* DATA IN THIS EXERCISE:
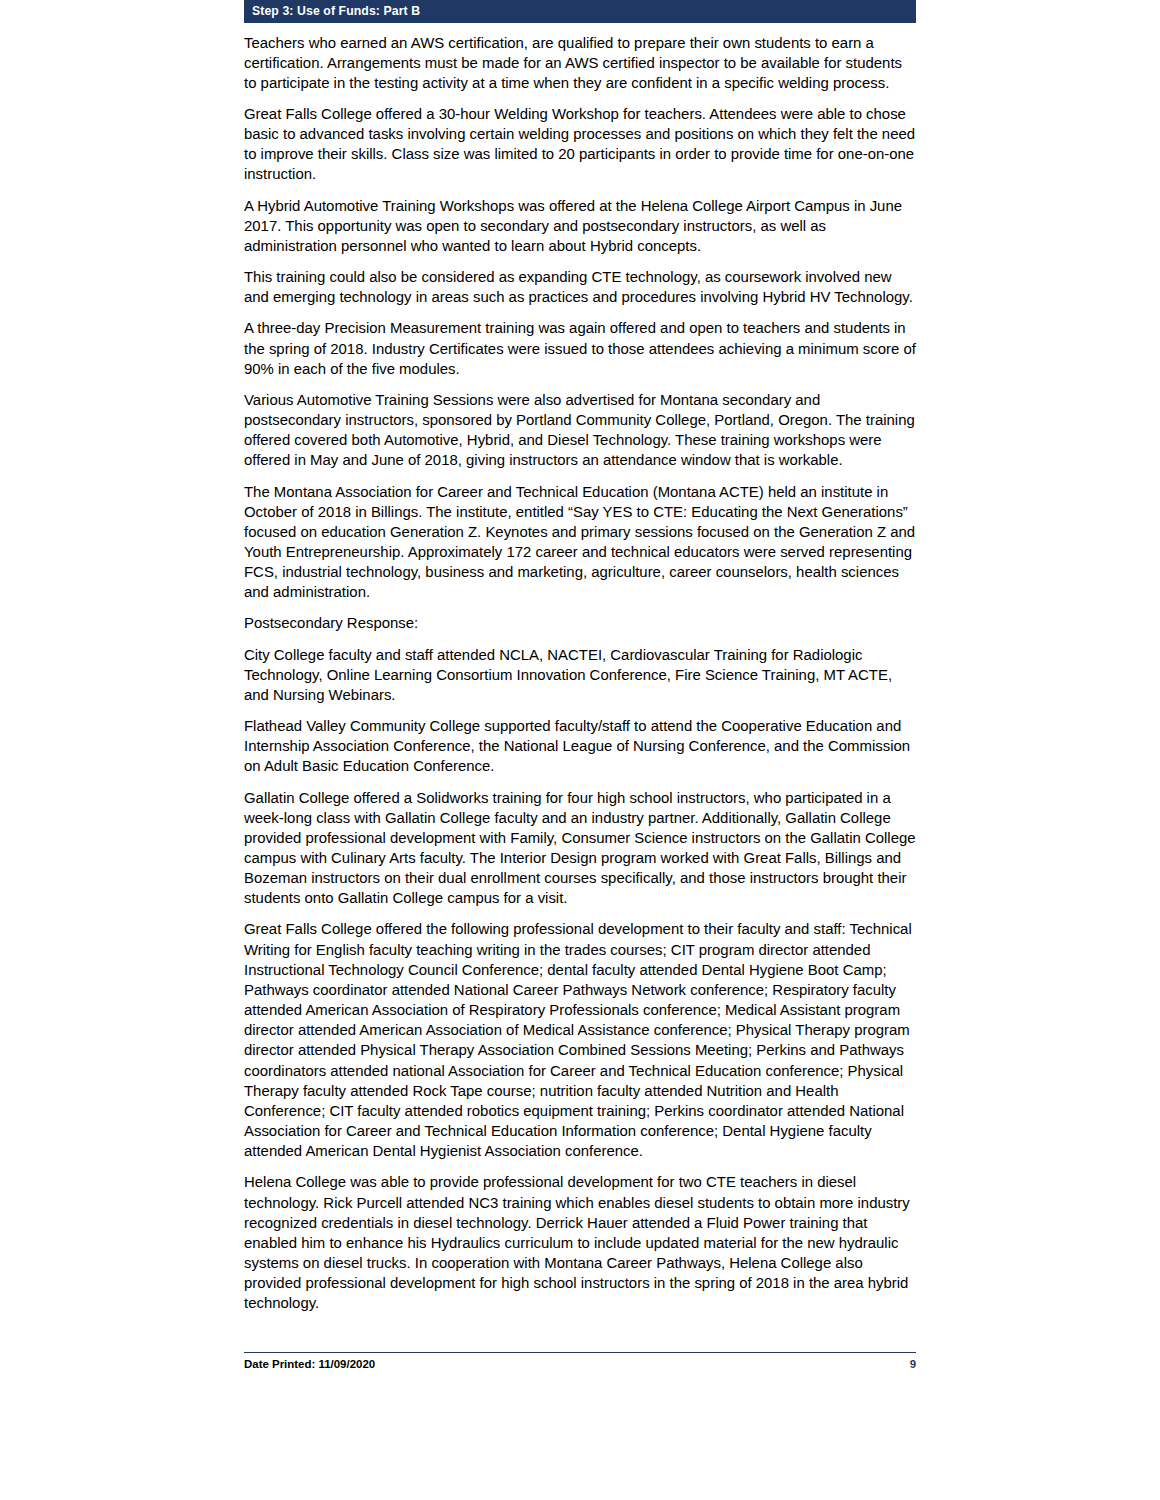Step 3: Use of Funds: Part B
Teachers who earned an AWS certification, are qualified to prepare their own students to earn a certification. Arrangements must be made for an AWS certified inspector to be available for students to participate in the testing activity at a time when they are confident in a specific welding process.
Great Falls College offered a 30-hour Welding Workshop for teachers. Attendees were able to chose basic to advanced tasks involving certain welding processes and positions on which they felt the need to improve their skills. Class size was limited to 20 participants in order to provide time for one-on-one instruction.
A Hybrid Automotive Training Workshops was offered at the Helena College Airport Campus in June 2017. This opportunity was open to secondary and postsecondary instructors, as well as administration personnel who wanted to learn about Hybrid concepts.
This training could also be considered as expanding CTE technology, as coursework involved new and emerging technology in areas such as practices and procedures involving Hybrid HV Technology.
A three-day Precision Measurement training was again offered and open to teachers and students in the spring of 2018. Industry Certificates were issued to those attendees achieving a minimum score of 90% in each of the five modules.
Various Automotive Training Sessions were also advertised for Montana secondary and postsecondary instructors, sponsored by Portland Community College, Portland, Oregon. The training offered covered both Automotive, Hybrid, and Diesel Technology. These training workshops were offered in May and June of 2018, giving instructors an attendance window that is workable.
The Montana Association for Career and Technical Education (Montana ACTE) held an institute in October of 2018 in Billings. The institute, entitled “Say YES to CTE: Educating the Next Generations” focused on education Generation Z. Keynotes and primary sessions focused on the Generation Z and Youth Entrepreneurship. Approximately 172 career and technical educators were served representing FCS, industrial technology, business and marketing, agriculture, career counselors, health sciences and administration.
Postsecondary Response:
City College faculty and staff attended NCLA, NACTEI, Cardiovascular Training for Radiologic Technology, Online Learning Consortium Innovation Conference, Fire Science Training, MT ACTE, and Nursing Webinars.
Flathead Valley Community College supported faculty/staff to attend the Cooperative Education and Internship Association Conference, the National League of Nursing Conference, and the Commission on Adult Basic Education Conference.
Gallatin College offered a Solidworks training for four high school instructors, who participated in a week-long class with Gallatin College faculty and an industry partner. Additionally, Gallatin College provided professional development with Family, Consumer Science instructors on the Gallatin College campus with Culinary Arts faculty. The Interior Design program worked with Great Falls, Billings and Bozeman instructors on their dual enrollment courses specifically, and those instructors brought their students onto Gallatin College campus for a visit.
Great Falls College offered the following professional development to their faculty and staff: Technical Writing for English faculty teaching writing in the trades courses; CIT program director attended Instructional Technology Council Conference; dental faculty attended Dental Hygiene Boot Camp; Pathways coordinator attended National Career Pathways Network conference; Respiratory faculty attended American Association of Respiratory Professionals conference; Medical Assistant program director attended American Association of Medical Assistance conference; Physical Therapy program director attended Physical Therapy Association Combined Sessions Meeting; Perkins and Pathways coordinators attended national Association for Career and Technical Education conference; Physical Therapy faculty attended Rock Tape course; nutrition faculty attended Nutrition and Health Conference; CIT faculty attended robotics equipment training; Perkins coordinator attended National Association for Career and Technical Education Information conference; Dental Hygiene faculty attended American Dental Hygienist Association conference.
Helena College was able to provide professional development for two CTE teachers in diesel technology. Rick Purcell attended NC3 training which enables diesel students to obtain more industry recognized credentials in diesel technology. Derrick Hauer attended a Fluid Power training that enabled him to enhance his Hydraulics curriculum to include updated material for the new hydraulic systems on diesel trucks. In cooperation with Montana Career Pathways, Helena College also provided professional development for high school instructors in the spring of 2018 in the area hybrid technology.
Date Printed: 11/09/2020 9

* EXERCISE:
When you reach the line containing "The Montana Association" in the data above, start copying exactly, and stop after the line containing "Gallatin College offered".

* WRITTEN ANSWER:
The Montana Association for Career and Technical Education (Montana ACTE) held an institute in October of 2018 in Billings. The institute, entitled “Say YES to CTE: Educating the Next Generations” focused on education Generation Z. Keynotes and primary sessions focused on the Generation Z and Youth Entrepreneurship. Approximately 172 career and technical educators were served representing FCS, industrial technology, business and marketing, agriculture, career counselors, health sciences and administration.
Postsecondary Response:
City College faculty and staff attended NCLA, NACTEI, Cardiovascular Training for Radiologic Technology, Online Learning Consortium Innovation Conference, Fire Science Training, MT ACTE, and Nursing Webinars.
Flathead Valley Community College supported faculty/staff to attend the Cooperative Education and Internship Association Conference, the National League of Nursing Conference, and the Commission on Adult Basic Education Conference.
Gallatin College offered a Solidworks training for four high school instructors, who participated in a week-long class with Gallatin College faculty and an industry partner. Additionally, Gallatin College provided professional development with Family, Consumer Science instructors on the Gallatin College campus with Culinary Arts faculty. The Interior Design program worked with Great Falls, Billings and Bozeman instructors on their dual enrollment courses specifically, and those instructors brought their students onto Gallatin College campus for a visit.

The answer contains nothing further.